The Kutch branch canal

Source: By Aditi Raja: The Indian Express

On 28 August 2022 Prime Minister Narendra Modi inaugurated the 357.18-kilometer-long Kutch Branch Canal (KBC) that stretched from the Sardar Sarovar Narmada Dam in Narmada district 750 kilometres away, to the last of the villages of Gujarat’s Mandvi taluka, Mod Kuba, on 6 July. Built at the cost of Rs 6493 crore, Sardar Sarovar Narmada Nigam Ltd (SSNNL) officials acclaim KBC as the “longest branch canal in the world”.

What is the importance of this project?

The Saurashtra and North Gujarat regions have been receiving Narmada waters through the Saurashtra Branch Canal, its six sub-branch canals as well as through the canal network in north Gujarat. The KBC, which offtakes from the Narmada Main Canal (NMC) at Salimnagar in Kankrej taluka of Banaskantha district, was delayed because of the many engineering challenges faced while constructing on the terrain of the Rann of Kutch and land acquisition of about 115 hectares, which was pending in Anjar, Gandhidham, Mandvi and Mundra talukas covering a total of 13.860 km.

Some sub-canals of Kutch have been operational since 2017 but for areas like Mundra and Mandvi, the KBC will provide water for irrigation to 182 villages that have a culturable command area (CCA) of 1,12,778 hectares (278,561 acres). It will also provide drinking water in all 948 villages and 10 towns of the Kutch district.

Now, the KBC is ready to carry water in its entire length, covering 733 km from Sardar Sarovar Dam in Kevadia (now Ektanagar) in Narmada District where the Statue of Unity is located, to Mod kuba.

Raising capacity

The project began around 2008 and passes over Dudhai village which was the epicentre of the 2001 earthquake says SB Rao, Chief Engineer, Kutch, SSNNL. “We got experts from IIT to prepare designs to ensure that the seismic activity in the area was considered. There has been additional reinforcement used”.

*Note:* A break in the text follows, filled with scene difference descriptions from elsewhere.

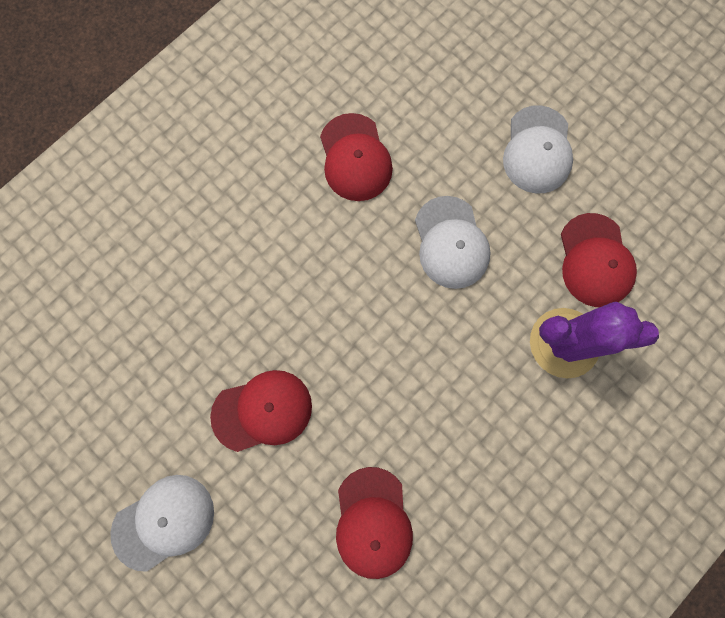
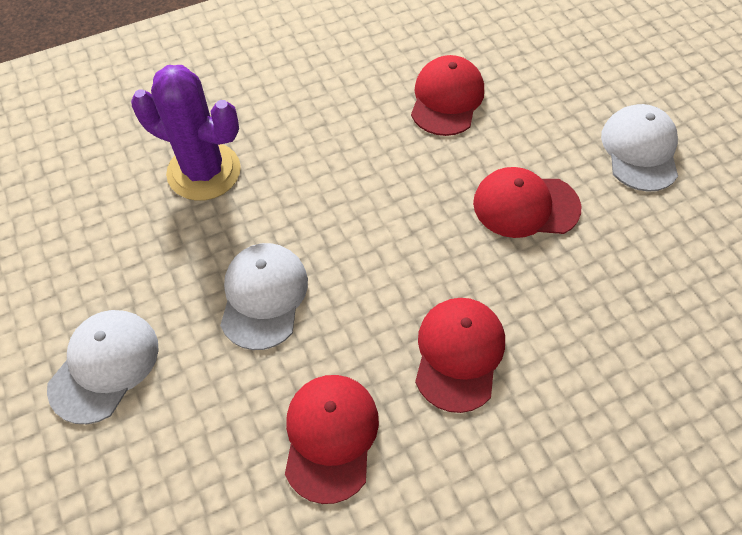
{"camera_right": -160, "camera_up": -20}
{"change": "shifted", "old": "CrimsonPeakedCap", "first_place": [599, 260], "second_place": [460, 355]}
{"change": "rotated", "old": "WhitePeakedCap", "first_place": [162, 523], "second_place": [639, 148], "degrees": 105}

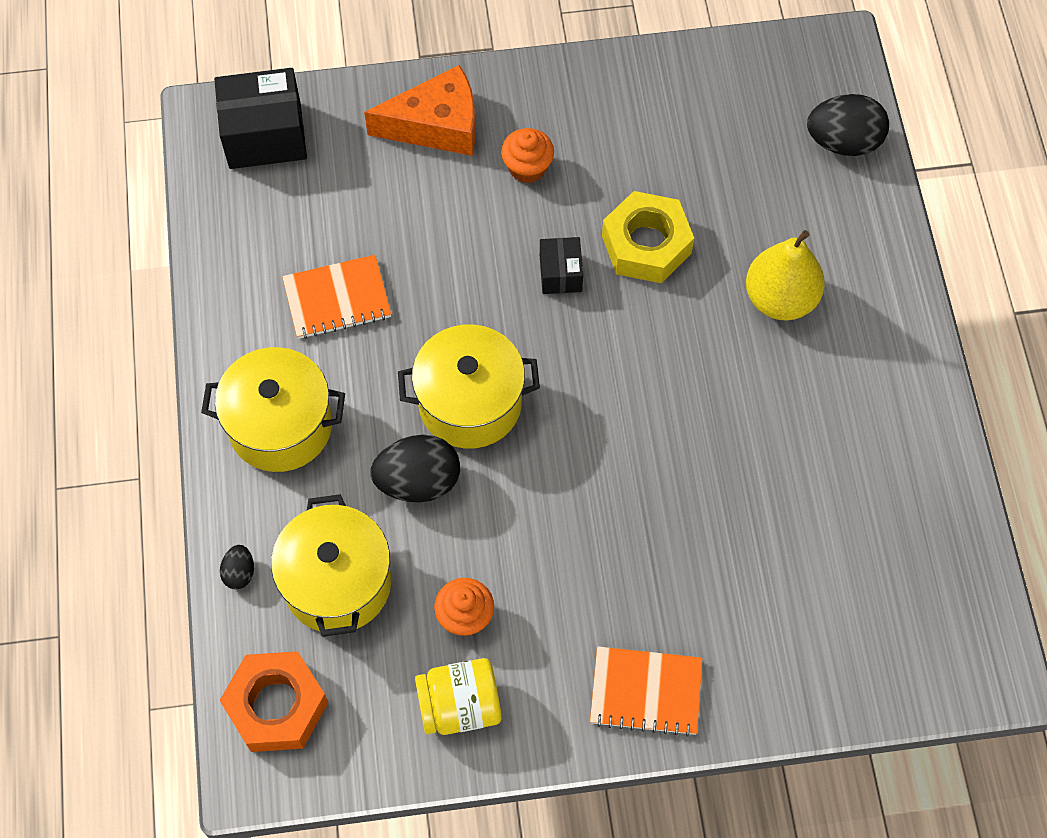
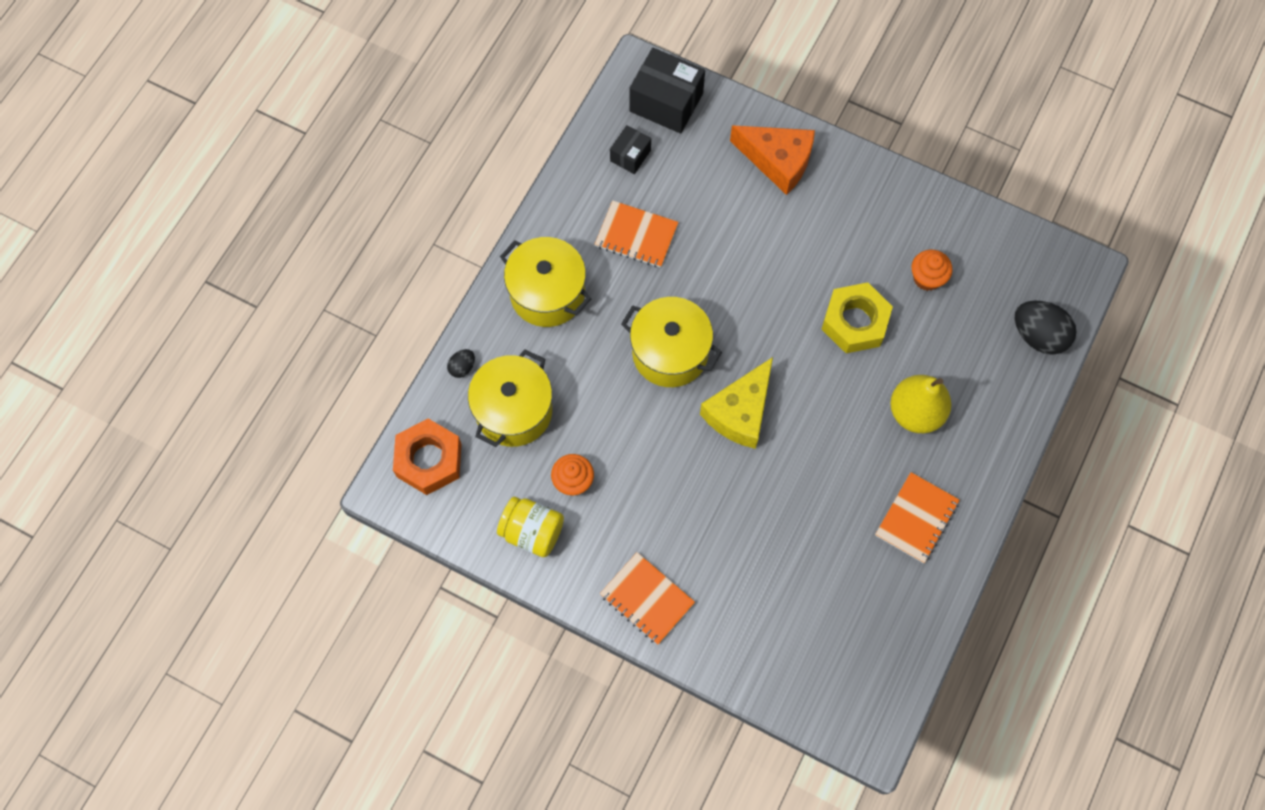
{"camera_right": 35, "camera_up": 5}
{"change": "shifted", "old": "BlackBox", "first_place": [561, 265], "second_place": [630, 149]}
{"change": "new", "new": "BrightYellowCheeseWedge", "second_place": [736, 403]}
{"change": "new", "new": "BrightOrangeExerciseBook", "second_place": [917, 517]}
{"change": "shifted", "old": "BrightOrangeFairyCake", "first_place": [527, 155], "second_place": [932, 270]}
{"change": "gone", "old": "BlackToyEgg", "first_place": [415, 468]}

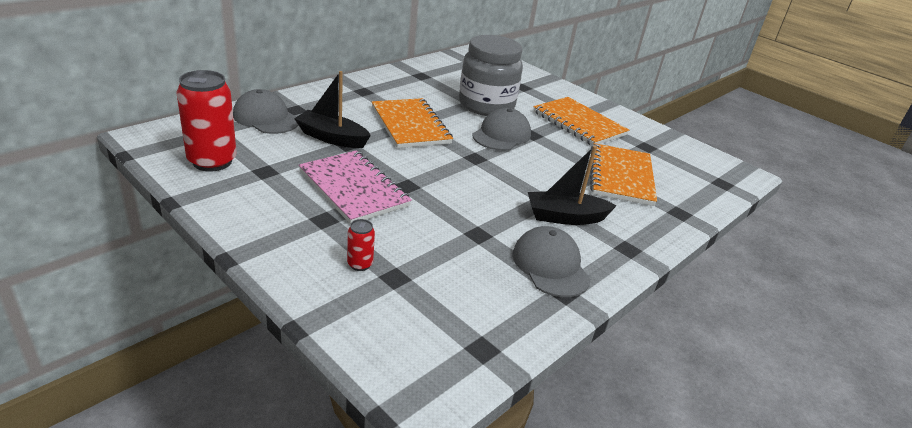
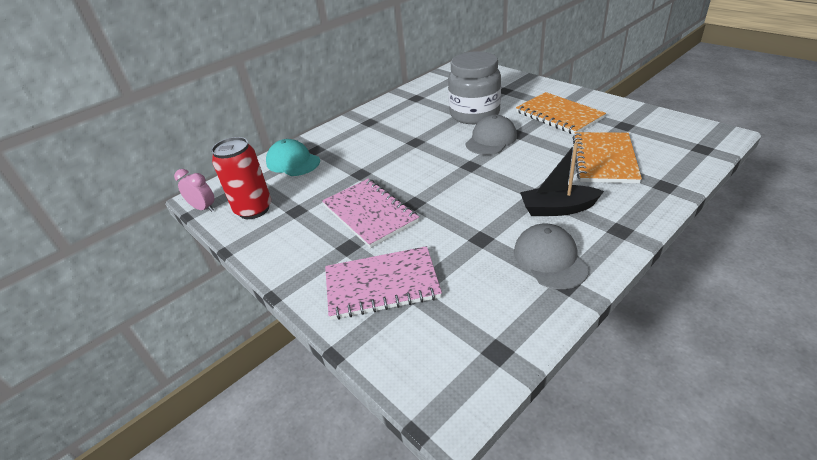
{"camera_right": 10, "camera_up": 5}
{"change": "new", "new": "RosePinkAlarmClock", "second_place": [194, 190]}
{"change": "repainted", "old": "AshGreyPeakedCap", "new": "AquaPeakedCap", "first_place": [266, 111], "second_place": [293, 157]}
{"change": "swapped", "old": "CrimsonTin", "new": "RosePinkExerciseBook", "first_place": [361, 245], "second_place": [383, 283]}
{"change": "gone", "old": "BlackBoat", "first_place": [332, 109]}
{"change": "gone", "old": "BrightOrangeExerciseBook", "first_place": [412, 123]}

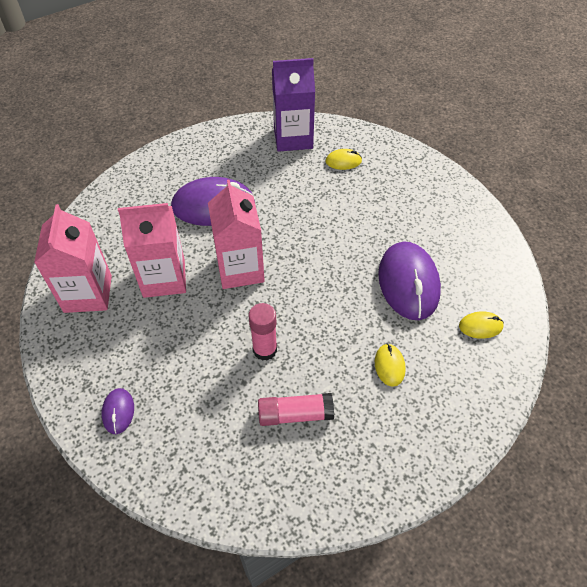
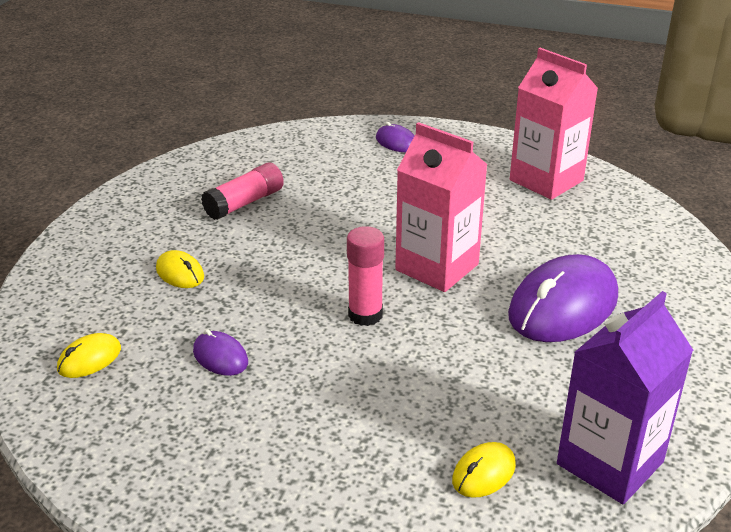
{"camera_right": 140, "camera_up": -20}
{"change": "scaled", "old": "VioletMouse", "first_place": [409, 280], "second_place": [220, 352], "factor": 0.46}
{"change": "shifted", "old": "RosePinkStickOfGlue", "first_place": [262, 332], "second_place": [365, 276]}
{"change": "gone", "old": "RosePinkJuiceCarton", "first_place": [152, 250]}

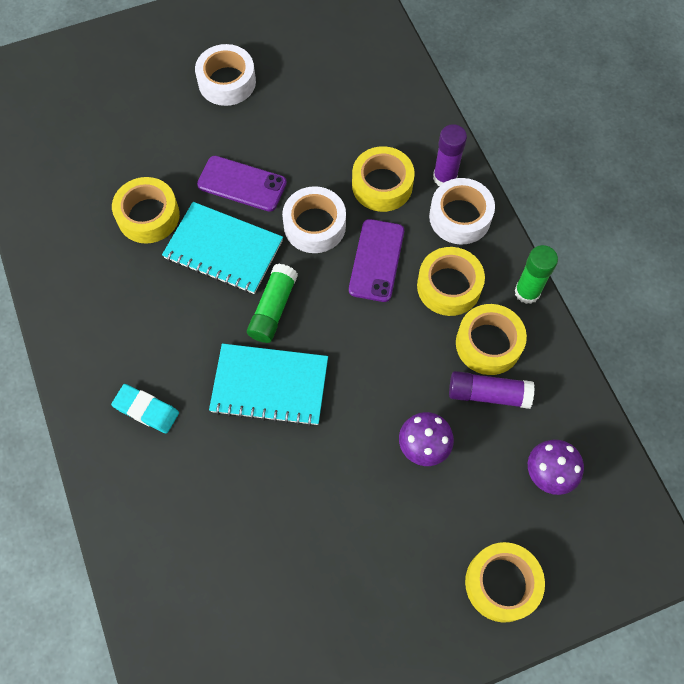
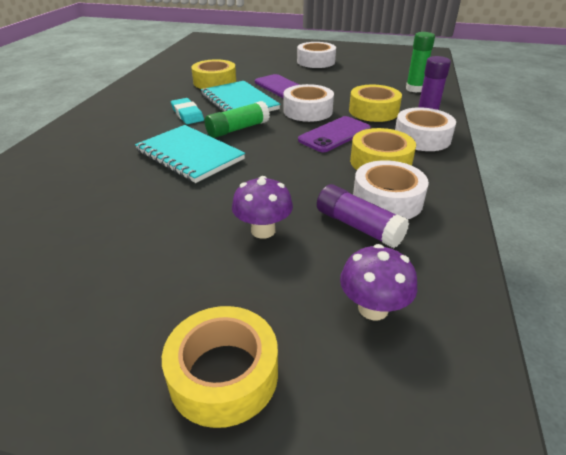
{"camera_right": 35, "camera_up": -30}
{"change": "shifted", "old": "AquaGumEraser", "first_place": [145, 409], "second_place": [187, 111]}
{"change": "repainted", "old": "BrightYellowStickyTape", "new": "WhiteStickyTape", "first_place": [491, 339], "second_place": [391, 190]}
{"change": "shifted", "old": "GreenStickOfGlue", "first_place": [536, 274], "second_place": [420, 62]}

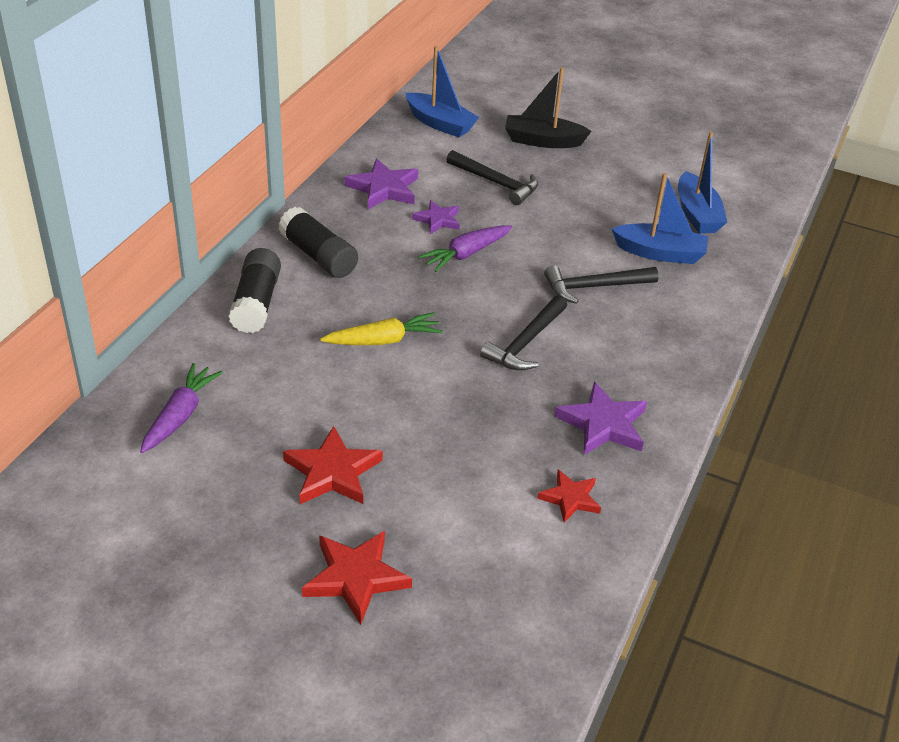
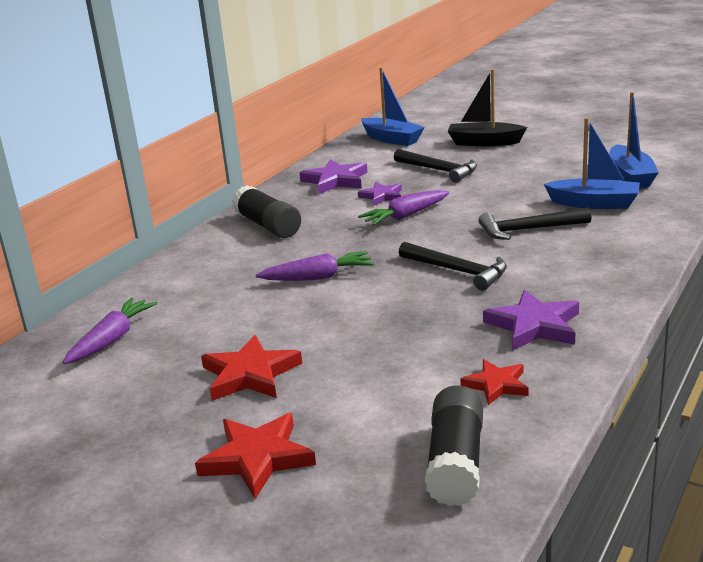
{"camera_right": 10, "camera_up": -15}
{"change": "repainted", "old": "BrightYellowCarrot", "new": "VioletCarrot", "first_place": [381, 328], "second_place": [315, 266]}
{"change": "rotated", "old": "BlackCarpenter'sHammer", "first_place": [523, 333], "second_place": [453, 266], "degrees": -90}
{"change": "shifted", "old": "BlackStickOfGlue", "first_place": [254, 290], "second_place": [454, 445]}

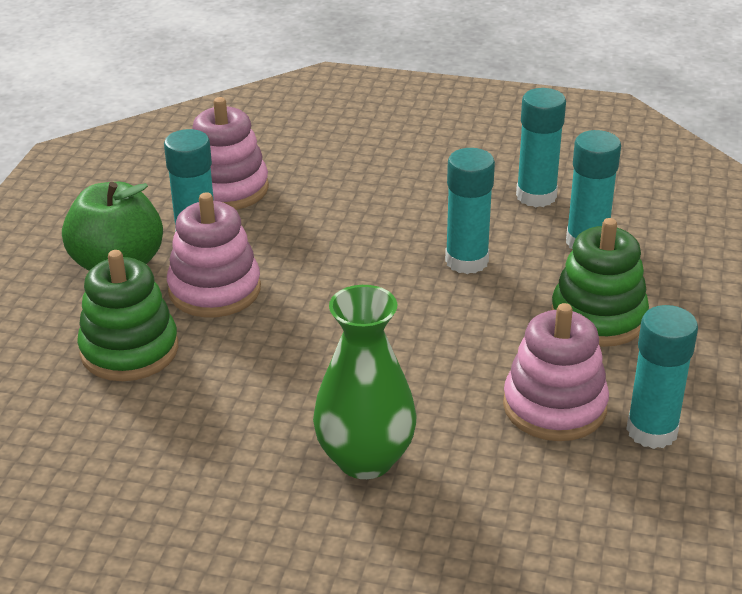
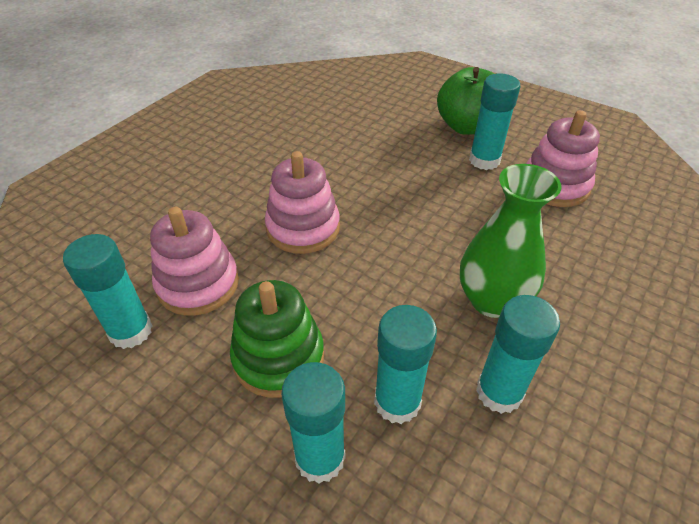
{"camera_right": 110, "camera_up": 10}
{"change": "shifted", "old": "RosePinkStackingToy", "first_place": [214, 254], "second_place": [302, 202]}
{"change": "shifted", "old": "AquaStickOfGlue", "first_place": [470, 211], "second_place": [313, 422]}
{"change": "shifted", "old": "GreenVase", "first_place": [365, 382], "second_place": [511, 241]}
{"change": "gone", "old": "GreenStackingToy", "first_place": [127, 315]}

Initially, the water carrying capacity of the KBC was kept at 120 cumecs (cubic metre per second) to irrigate the 1,12,778 hectares of the Kutch district, and later its carrying capacity was expanded to 220 cumecs to carry an additional 1MAF (Million Acre Feet) flood water from Kutch district during monsoon. “The carrying capacity of Kutch Branch Canal has been kept as per the requirement of irrigation as well as the need for carrying additional one million acre-feet surplus water from different places in Kutch (for floods),” Rao said.

The total length of the KBC is 357.185 km of which 82.30 km length falls in Banaskantha and Patan districts, and about 10 km of the canal travels through the Rann of Kutch which is the arid patch of the desert.

The challenges

Given the topography and the fact that the destination of the water lies on a higher plane in Kutch district, three pumping stations have been built at heights of 18.21 metres each at 100.97 km (Munjasar) and 111.75 km (Nani Hamirpur), the third at 18.72 metre height at 189.97 km at Bhachau. The water is lifted, in all, up to a height of 56 metres, equivalent to the height of an 18 storey building, according to Rao.

The high banking canal passes through Shinay village in Gandhidham taluka at about 18 m height from the ground level, equivalent to a six storey building. The Shinay Dam was emptied and about 12 lakh cubic metres of soil was collected in 87 days to build the high banking canal. The soil had to be sourced from elsewhere because Shinay dam and its surrounding ponds were flooded because of good rainfall in the last two monsoons. “Due to this (the high banking) the storage capacity of Shinay Dam has been increased by about 100 crore litres”, said Rao.

The road blocks so far

The KBC up to 214.45 km chainage was inaugurated by Prime Minister Narendra Modi in May 2017, to pour the water from Tappar Dam into Anjar Taluka. Construction work of KBC beyond 214.45 km was delayed due to different bottlenecks, especially in Shinay village, pending land acquisition process, payment of compensation of fruit trees and crossings of National Highway, Railway, IOCL and Gas pipeline etc. After resolving all these issues, the KBC up to the tail end of 357.185 km was completed in May 2022.

Construction work on the length of 500 metres in the village of Chhasara in Mundra taluka was pending due to a stay order on the land acquisition by the Gujarat High Court in 2013. “The judgement in the case was pronounced on 23 August 2021, and on the very next day the required amount was deposited to take possession of land from the owners was taken and the work was completed in just 90 days,” Rao said.

SSNNL also took care that special animal crossings were provided in the jungle stretch of the canal near the Rann of Kutch as per recommendations of the Wild Life Board. Wild animal species like blue bull, black bucks, foxes, hyena and wild ass, can be sighted in Kutch.

How much network of the canal is yet to be completed?

While the construction of the branch canal was completed in May, about 1200 km of a total of 5000 km network of minor canals for laying the distribution network is yet to be completed. Rao added that the SSNNL aims to complete the entire network by next year.